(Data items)
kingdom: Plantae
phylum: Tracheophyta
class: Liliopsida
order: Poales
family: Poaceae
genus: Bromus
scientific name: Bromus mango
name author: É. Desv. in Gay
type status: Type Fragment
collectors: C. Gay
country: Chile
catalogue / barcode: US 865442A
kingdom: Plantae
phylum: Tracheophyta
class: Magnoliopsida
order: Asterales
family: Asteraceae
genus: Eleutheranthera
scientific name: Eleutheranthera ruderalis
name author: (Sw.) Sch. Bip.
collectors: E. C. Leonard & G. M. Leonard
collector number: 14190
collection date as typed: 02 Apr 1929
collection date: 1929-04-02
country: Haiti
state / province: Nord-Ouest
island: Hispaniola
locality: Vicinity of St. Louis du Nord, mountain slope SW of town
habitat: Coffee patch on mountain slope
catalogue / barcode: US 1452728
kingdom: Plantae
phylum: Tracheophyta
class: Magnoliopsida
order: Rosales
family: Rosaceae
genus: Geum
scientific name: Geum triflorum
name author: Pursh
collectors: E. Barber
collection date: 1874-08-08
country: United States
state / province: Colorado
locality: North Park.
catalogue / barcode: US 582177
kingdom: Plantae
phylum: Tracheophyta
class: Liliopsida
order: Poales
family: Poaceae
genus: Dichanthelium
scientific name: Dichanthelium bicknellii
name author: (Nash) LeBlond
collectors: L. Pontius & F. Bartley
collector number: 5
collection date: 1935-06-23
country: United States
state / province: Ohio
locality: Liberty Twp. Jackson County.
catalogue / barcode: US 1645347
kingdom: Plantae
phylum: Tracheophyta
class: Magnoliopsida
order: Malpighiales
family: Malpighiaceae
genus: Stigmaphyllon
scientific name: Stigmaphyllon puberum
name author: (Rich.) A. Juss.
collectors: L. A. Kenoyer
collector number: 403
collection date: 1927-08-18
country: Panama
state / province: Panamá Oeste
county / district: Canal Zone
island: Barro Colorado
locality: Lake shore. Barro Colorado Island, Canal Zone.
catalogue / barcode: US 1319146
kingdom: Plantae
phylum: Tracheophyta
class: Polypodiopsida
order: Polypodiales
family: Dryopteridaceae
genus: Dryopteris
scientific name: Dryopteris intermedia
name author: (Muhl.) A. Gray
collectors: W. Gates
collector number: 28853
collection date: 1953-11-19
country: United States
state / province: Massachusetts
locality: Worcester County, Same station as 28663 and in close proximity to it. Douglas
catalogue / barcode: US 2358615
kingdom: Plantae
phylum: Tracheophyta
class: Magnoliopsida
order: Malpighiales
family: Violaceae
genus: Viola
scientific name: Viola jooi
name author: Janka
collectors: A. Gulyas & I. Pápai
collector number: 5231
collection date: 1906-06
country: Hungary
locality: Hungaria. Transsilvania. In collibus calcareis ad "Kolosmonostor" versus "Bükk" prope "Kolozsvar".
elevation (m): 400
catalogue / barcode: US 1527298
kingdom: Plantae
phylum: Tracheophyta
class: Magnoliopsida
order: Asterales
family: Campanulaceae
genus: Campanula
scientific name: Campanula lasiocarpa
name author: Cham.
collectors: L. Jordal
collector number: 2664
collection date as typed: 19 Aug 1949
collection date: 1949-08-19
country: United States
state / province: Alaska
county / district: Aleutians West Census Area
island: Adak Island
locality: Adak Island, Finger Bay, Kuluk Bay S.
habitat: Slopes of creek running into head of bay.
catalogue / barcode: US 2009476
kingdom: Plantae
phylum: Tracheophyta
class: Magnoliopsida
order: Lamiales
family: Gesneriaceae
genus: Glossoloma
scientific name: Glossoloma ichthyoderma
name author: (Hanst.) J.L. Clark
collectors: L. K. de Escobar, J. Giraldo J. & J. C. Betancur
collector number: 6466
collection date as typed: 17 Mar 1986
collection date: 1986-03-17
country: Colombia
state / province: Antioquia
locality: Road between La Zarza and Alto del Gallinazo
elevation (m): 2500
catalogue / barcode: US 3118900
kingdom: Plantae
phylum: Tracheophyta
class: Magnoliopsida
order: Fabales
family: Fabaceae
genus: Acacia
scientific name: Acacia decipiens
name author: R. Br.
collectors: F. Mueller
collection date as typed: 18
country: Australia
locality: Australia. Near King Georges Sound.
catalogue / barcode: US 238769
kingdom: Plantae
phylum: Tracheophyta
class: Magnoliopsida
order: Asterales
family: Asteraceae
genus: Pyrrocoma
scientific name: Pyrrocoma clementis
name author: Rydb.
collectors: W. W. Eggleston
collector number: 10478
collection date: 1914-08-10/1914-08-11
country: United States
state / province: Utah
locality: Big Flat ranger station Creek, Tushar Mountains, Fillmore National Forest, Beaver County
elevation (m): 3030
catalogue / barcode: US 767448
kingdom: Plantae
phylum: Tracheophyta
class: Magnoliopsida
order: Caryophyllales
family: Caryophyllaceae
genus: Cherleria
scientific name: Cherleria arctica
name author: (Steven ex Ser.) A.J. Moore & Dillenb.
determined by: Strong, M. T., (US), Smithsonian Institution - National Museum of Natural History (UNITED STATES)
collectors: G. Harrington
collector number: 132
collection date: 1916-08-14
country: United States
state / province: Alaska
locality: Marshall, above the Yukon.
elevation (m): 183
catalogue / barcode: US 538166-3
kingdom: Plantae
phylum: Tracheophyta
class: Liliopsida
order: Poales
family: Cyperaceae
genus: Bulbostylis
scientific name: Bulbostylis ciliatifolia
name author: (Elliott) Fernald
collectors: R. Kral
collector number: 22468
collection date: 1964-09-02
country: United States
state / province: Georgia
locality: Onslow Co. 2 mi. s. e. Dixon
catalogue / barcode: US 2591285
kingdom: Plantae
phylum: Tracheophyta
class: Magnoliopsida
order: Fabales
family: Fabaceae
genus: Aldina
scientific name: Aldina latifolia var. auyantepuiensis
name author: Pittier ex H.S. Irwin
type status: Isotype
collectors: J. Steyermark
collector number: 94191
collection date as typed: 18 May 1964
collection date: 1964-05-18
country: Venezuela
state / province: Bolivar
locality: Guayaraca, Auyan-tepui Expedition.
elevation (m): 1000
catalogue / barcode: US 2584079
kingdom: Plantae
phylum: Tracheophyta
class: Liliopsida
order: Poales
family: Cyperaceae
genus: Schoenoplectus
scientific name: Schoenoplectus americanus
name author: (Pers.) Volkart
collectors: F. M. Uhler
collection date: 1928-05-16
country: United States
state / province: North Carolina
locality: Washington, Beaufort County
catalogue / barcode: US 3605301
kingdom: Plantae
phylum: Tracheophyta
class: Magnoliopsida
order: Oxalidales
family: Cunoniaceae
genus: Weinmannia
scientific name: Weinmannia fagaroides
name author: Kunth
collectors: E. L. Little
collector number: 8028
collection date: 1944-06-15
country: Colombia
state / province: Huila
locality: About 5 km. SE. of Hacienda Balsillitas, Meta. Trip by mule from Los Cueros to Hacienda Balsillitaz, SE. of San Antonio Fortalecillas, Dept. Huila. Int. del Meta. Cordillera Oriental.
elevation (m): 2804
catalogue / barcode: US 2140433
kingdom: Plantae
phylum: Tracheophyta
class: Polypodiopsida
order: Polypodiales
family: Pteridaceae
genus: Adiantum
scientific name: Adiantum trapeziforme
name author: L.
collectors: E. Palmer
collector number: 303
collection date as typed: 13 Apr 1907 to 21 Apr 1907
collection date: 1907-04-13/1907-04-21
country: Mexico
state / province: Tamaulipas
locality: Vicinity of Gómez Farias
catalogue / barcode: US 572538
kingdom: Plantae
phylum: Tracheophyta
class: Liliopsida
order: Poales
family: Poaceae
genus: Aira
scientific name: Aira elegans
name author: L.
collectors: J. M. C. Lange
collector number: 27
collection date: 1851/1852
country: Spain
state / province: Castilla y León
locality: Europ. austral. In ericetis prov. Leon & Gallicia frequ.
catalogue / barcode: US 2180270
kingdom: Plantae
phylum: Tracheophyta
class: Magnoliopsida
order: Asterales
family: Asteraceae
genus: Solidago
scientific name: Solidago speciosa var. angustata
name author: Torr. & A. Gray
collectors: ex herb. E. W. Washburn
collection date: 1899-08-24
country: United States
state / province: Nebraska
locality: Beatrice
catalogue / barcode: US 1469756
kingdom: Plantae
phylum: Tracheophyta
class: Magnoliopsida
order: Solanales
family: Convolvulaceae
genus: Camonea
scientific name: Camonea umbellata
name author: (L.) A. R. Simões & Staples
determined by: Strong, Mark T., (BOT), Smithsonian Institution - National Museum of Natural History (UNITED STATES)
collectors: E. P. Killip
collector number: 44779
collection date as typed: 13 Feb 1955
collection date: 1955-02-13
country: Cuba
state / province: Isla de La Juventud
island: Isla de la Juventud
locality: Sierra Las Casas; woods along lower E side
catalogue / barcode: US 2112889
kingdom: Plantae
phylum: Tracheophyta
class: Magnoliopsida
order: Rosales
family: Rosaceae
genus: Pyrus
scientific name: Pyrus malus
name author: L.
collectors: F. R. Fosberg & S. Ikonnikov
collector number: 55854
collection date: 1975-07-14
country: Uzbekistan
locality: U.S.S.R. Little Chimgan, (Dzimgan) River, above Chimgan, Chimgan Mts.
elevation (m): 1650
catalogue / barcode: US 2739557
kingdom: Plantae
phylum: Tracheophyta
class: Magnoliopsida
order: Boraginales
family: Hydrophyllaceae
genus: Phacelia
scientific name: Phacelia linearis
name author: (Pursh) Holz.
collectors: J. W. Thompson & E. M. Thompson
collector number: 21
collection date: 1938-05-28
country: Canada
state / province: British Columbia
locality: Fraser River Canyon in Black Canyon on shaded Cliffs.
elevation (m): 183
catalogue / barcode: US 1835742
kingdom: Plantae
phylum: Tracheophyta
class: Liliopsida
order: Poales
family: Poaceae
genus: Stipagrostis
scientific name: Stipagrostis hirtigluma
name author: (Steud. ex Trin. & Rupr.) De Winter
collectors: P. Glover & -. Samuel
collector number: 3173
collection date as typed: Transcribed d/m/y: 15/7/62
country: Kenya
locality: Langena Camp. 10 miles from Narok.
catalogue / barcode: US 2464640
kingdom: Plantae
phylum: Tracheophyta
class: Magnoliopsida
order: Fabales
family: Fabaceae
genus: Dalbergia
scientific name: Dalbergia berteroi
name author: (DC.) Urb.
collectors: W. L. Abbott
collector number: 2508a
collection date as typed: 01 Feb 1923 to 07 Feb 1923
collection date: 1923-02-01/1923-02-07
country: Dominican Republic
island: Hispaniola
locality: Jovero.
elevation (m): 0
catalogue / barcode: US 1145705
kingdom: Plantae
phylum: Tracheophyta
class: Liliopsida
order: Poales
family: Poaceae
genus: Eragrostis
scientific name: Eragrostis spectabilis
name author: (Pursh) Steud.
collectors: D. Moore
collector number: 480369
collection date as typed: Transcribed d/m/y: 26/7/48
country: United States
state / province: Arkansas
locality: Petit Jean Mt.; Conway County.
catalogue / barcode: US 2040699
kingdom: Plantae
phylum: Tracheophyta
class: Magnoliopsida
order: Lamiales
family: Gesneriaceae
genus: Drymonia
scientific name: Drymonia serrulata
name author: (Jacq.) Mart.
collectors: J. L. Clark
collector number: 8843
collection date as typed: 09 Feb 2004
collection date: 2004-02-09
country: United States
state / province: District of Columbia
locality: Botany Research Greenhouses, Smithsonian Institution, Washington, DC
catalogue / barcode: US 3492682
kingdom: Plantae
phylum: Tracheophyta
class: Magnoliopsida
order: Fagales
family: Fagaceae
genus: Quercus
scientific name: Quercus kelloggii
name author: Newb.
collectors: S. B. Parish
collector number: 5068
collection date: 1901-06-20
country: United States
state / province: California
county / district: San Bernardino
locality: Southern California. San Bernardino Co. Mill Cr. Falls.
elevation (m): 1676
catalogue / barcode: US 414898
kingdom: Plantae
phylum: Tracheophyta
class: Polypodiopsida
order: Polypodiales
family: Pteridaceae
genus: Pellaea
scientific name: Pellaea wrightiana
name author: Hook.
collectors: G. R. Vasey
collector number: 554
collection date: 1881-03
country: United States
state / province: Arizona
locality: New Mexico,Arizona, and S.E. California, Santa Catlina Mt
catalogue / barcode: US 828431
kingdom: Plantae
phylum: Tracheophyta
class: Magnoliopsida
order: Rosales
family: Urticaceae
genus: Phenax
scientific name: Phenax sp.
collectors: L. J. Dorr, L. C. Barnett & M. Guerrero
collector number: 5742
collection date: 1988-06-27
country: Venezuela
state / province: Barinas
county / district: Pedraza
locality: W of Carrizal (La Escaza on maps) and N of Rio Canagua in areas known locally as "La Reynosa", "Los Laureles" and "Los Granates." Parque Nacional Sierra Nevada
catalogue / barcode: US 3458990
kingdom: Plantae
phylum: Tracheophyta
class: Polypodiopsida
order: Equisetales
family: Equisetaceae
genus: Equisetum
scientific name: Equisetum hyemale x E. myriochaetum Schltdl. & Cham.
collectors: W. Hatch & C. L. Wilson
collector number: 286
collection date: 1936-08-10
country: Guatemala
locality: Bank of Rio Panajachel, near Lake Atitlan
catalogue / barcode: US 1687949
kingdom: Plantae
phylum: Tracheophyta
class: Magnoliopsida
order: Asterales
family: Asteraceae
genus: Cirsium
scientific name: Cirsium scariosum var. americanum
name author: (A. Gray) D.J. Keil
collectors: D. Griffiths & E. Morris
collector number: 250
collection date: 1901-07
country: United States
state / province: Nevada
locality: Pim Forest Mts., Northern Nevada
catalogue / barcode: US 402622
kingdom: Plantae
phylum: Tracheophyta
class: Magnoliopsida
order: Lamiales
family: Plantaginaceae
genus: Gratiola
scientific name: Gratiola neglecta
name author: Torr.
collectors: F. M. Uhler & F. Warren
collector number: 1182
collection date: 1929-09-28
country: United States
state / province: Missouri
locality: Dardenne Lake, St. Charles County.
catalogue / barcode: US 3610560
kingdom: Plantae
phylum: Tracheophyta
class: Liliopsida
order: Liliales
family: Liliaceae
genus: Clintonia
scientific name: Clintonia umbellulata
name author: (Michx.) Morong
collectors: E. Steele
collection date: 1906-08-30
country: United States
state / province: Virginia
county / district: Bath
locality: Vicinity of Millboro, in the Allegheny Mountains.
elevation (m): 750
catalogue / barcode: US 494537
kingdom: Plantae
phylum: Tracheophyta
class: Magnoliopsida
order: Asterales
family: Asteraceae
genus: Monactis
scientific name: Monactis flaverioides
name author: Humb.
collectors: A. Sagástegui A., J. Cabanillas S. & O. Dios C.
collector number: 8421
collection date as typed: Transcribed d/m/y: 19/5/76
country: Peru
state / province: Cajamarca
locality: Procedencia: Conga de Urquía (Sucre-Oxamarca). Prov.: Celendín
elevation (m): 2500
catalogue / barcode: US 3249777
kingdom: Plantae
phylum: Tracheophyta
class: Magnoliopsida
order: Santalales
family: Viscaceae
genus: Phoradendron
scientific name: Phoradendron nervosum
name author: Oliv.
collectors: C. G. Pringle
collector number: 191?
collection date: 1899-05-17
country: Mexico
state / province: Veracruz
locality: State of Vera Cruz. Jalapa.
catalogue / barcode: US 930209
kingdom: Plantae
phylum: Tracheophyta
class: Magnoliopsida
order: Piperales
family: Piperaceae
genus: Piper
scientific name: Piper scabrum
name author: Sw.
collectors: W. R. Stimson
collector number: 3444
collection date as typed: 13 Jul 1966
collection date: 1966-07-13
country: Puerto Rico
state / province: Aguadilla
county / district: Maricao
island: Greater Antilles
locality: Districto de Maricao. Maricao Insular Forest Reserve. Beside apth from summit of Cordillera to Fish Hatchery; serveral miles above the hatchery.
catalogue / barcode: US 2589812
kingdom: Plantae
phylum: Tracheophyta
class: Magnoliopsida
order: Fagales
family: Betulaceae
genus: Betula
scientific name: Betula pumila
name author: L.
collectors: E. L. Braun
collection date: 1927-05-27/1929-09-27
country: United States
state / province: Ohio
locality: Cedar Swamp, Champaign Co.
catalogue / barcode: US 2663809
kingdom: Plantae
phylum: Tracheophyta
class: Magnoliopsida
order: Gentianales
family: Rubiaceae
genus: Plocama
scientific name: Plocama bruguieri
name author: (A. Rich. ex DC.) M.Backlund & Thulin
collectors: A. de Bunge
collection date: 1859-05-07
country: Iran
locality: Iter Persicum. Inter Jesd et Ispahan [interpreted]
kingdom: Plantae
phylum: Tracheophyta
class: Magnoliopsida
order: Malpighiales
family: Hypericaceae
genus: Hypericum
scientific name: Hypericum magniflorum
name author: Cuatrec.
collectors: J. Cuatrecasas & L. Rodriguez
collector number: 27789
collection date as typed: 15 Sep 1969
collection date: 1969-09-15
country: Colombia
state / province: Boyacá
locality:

* _Stated exercise_: Copy out the records word for word, from the first line through the line containing "locality: Liberty Twp. Jackson County.", with both ends included.

* _Correct output_:
kingdom: Plantae
phylum: Tracheophyta
class: Liliopsida
order: Poales
family: Poaceae
genus: Bromus
scientific name: Bromus mango
name author: É. Desv. in Gay
type status: Type Fragment
collectors: C. Gay
country: Chile
catalogue / barcode: US 865442A
kingdom: Plantae
phylum: Tracheophyta
class: Magnoliopsida
order: Asterales
family: Asteraceae
genus: Eleutheranthera
scientific name: Eleutheranthera ruderalis
name author: (Sw.) Sch. Bip.
collectors: E. C. Leonard & G. M. Leonard
collector number: 14190
collection date as typed: 02 Apr 1929
collection date: 1929-04-02
country: Haiti
state / province: Nord-Ouest
island: Hispaniola
locality: Vicinity of St. Louis du Nord, mountain slope SW of town
habitat: Coffee patch on mountain slope
catalogue / barcode: US 1452728
kingdom: Plantae
phylum: Tracheophyta
class: Magnoliopsida
order: Rosales
family: Rosaceae
genus: Geum
scientific name: Geum triflorum
name author: Pursh
collectors: E. Barber
collection date: 1874-08-08
country: United States
state / province: Colorado
locality: North Park.
catalogue / barcode: US 582177
kingdom: Plantae
phylum: Tracheophyta
class: Liliopsida
order: Poales
family: Poaceae
genus: Dichanthelium
scientific name: Dichanthelium bicknellii
name author: (Nash) LeBlond
collectors: L. Pontius & F. Bartley
collector number: 5
collection date: 1935-06-23
country: United States
state / province: Ohio
locality: Liberty Twp. Jackson County.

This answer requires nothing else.